The Things Every Policy holder Ought to Know About Subrogation
Subrogation is a term that's well-known among legal and insurance professionals but sometimes not by the customers they represent. Even if it sounds complicated, it would be in your benefit to understand the steps of the process. The more knowledgeable you are, the better decisions you can make about your insurance policy.
Any insurance policy you own is a promise that, if something bad occurs, the insurer of the policy will make good without unreasonable delay. If your real estate burns down, for instance, your property insurance agrees to repay you or pay for the repairs, subject to state property damage laws.

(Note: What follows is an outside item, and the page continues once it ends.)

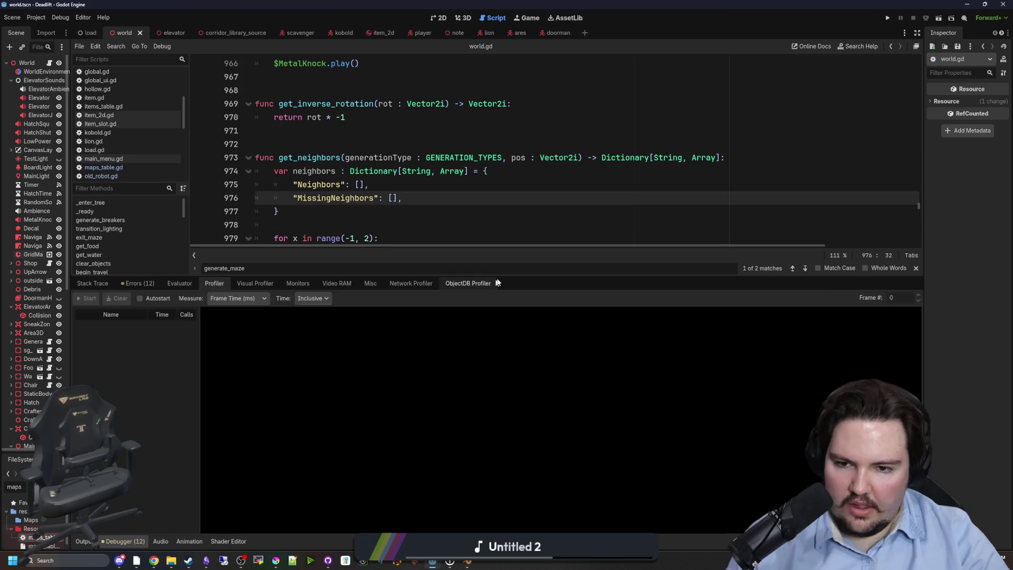
pyautogui.moveTo(497, 277); pyautogui.dragTo(496, 435)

But since ascertaining who is financially responsible for services or repairs is regularly a time-consuming affair – and time spent waiting sometimes increases the damage to the victim – insurance firms usually opt to pay up front and figure out the blame later. They then need a mechanism to recoup the costs if, in the end, they weren't in charge of the expense.
Can You Give an Example?
You are in a traffic-light accident. Another car ran into yours. The police show up to assess the situation, you exchange insurance information, and you go on your way. You have comprehensive insurance and file a repair claim. Later police tell the insurance companies that the other driver was at fault and his insurance policy should have paid for the repair of your auto. How does your insurance company get its funds back?
How Subrogation Works
This is where subrogation comes in. It is the method that an insurance company uses to claim reimbursement after it has paid for something that should have been paid by some other entity. Some companies have in-house property damage lawyers and personal injury attorneys, or a department dedicated to subrogation; others contract with a law firm. Ordinarily, only you can sue for damages done to your self or property. But under subrogation law, your insurer is considered to have some of your rights for making good on the damages. It can go after the money originally due to you, because it has covered the amount already.
Why Should I Care?
For starters, if your insurance policy stipulated a deductible, it wasn't just your insurer that had to pay. In a $10,000 accident with a $1,000 deductible, you have a stake in the outcome as well – to the tune of $1,000. If your insurer is timid on any subrogation case it might not win, it might choose to recover its losses by upping your premiums and call it a day. On the other hand, if it has a capable legal team and goes after them aggressively, it is acting both in its own interests and in yours. If all of the money is recovered, you will get your full thousand-dollar deductible back. If it recovers half (for instance, in a case where you are found 50 percent responsible), you'll typically get half your deductible back, depending on the laws in your state.
Moreover, if the total loss of an accident is more than your maximum coverage amount, you could be in for a stiff bill. If your insurance company or its property damage lawyers, such as car accident attorney Canton, ga, pursue subrogation and succeeds, it will recover your costs in addition to its own.
All insurance companies are not created equal. When shopping around, it's worth measuring the records of competing agencies to evaluate whether they pursue winnable subrogation claims; if they resolve those claims in a reasonable amount of time; if they keep their customers informed as the case proceeds; and if they then process successfully won reimbursements right away so that you can get your funding back and move on with your life. If, instead, an insurance firm has a record of honoring claims that aren't its responsibility and then covering its profit margin by raising your premiums, you should keep looking.